Once upon a time, there was a village of sixty residents. Everyone was a neighbor—but that didn’t mean everyone liked each other. Some people were great to be around, and others were total assholes. However, every resident of the village knew that losing a single one of their neighbors would be a blow to their small world. People came as they are, and whether affable or insulting, no villager wanted to see the suffering or death of someone around them.
This natural affinity for good may have been based on a small bit of altruism, but it mostly came out of the basic logical conclusion that if someone in the village is suffering or dying, something must be wrong with the village as a whole. If a neighbor was diseased, will others? Will I? If a neighbor broke their leg hunting for game, will others? Will I? If a neighbor stole from another, will others steal, and will they steal from me? The health and safety of one neighbor intuitively foretold the health and safety of another.
Driven as they are to ensure health and safety, the villagers used the lessons of their neighbor’s maladies to learn what may be done to prevent the situation from happening again.

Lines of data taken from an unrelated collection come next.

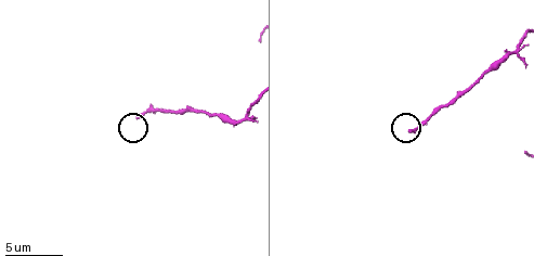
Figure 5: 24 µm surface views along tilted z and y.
look pieces 10um at 5:(412, 129)

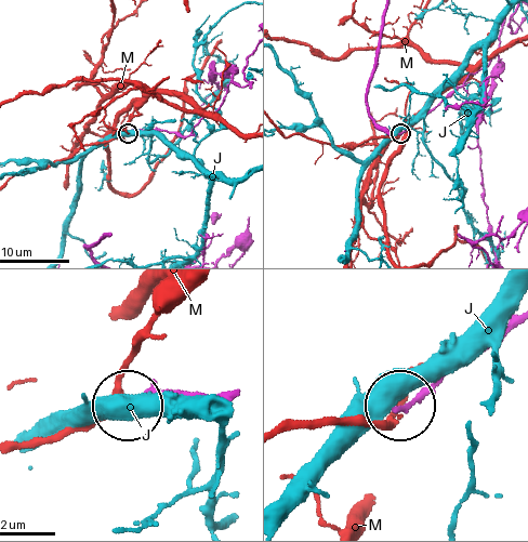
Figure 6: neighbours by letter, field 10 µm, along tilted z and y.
leave # J other, M other; no lettered piece goes on from it

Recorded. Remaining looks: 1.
stop no edits; rest unchecked

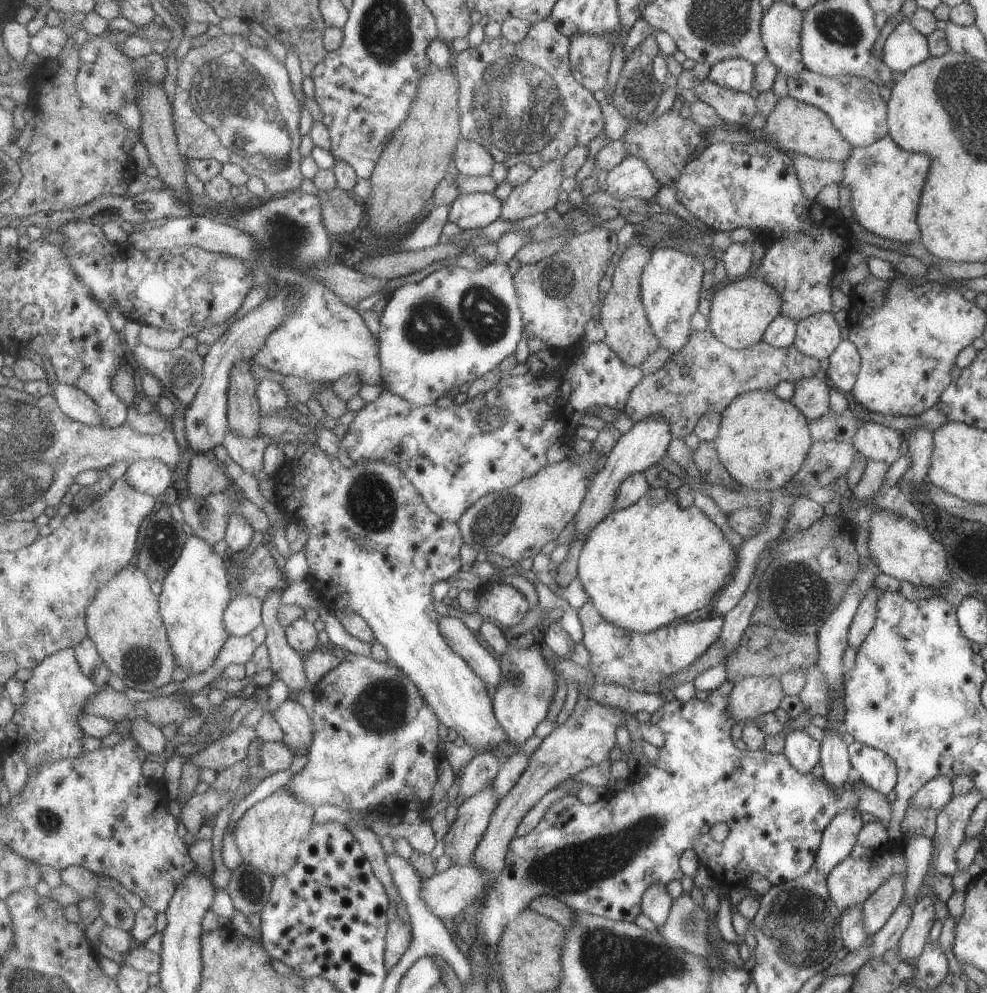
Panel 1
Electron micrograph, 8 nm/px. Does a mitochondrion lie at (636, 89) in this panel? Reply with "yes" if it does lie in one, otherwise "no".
yes

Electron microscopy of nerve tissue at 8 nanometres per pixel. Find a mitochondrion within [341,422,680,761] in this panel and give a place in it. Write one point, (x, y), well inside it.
(380, 709)

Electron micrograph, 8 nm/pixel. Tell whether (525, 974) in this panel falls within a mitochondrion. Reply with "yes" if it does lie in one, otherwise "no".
no

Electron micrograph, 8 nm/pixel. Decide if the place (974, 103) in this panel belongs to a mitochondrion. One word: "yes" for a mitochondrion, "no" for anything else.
yes

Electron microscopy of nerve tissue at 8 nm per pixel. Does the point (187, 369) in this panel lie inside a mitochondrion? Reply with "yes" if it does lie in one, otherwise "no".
yes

They shared advice and recommendations with each other, which some took seriously and others ignored. Nevertheless, it was important enough of an issue to get some portion of the village in the same room to figure a way forward. The village sought to become whole again after a moment of loss and suffering, so they talked it out.
This story has no conclusion because a community has no end game. The village residents don’t hold on to a utopian vision of themselves, so they don’t institute mandates on how the village should “run”. There is no pretension about how people should be, so they attend to health and safety recognizing people as they are. Some participate and some don’t; others give and take advice and others do their own thing.
Knowing that there is no one right way to live, the villager appreciates that they were able to discuss it with those that cared, and hopefully the community as a whole will be a little more prepared for the next time. Community is the process of projecting the health and safety of others upon your own well-being. An attack on one of us is an attack on all of us! Not a state but a process, community depends on never-ending changes in personalities, interpersonal connections, outside influences, and the state of the natural ecosystems that might have given rise to the community in the first place.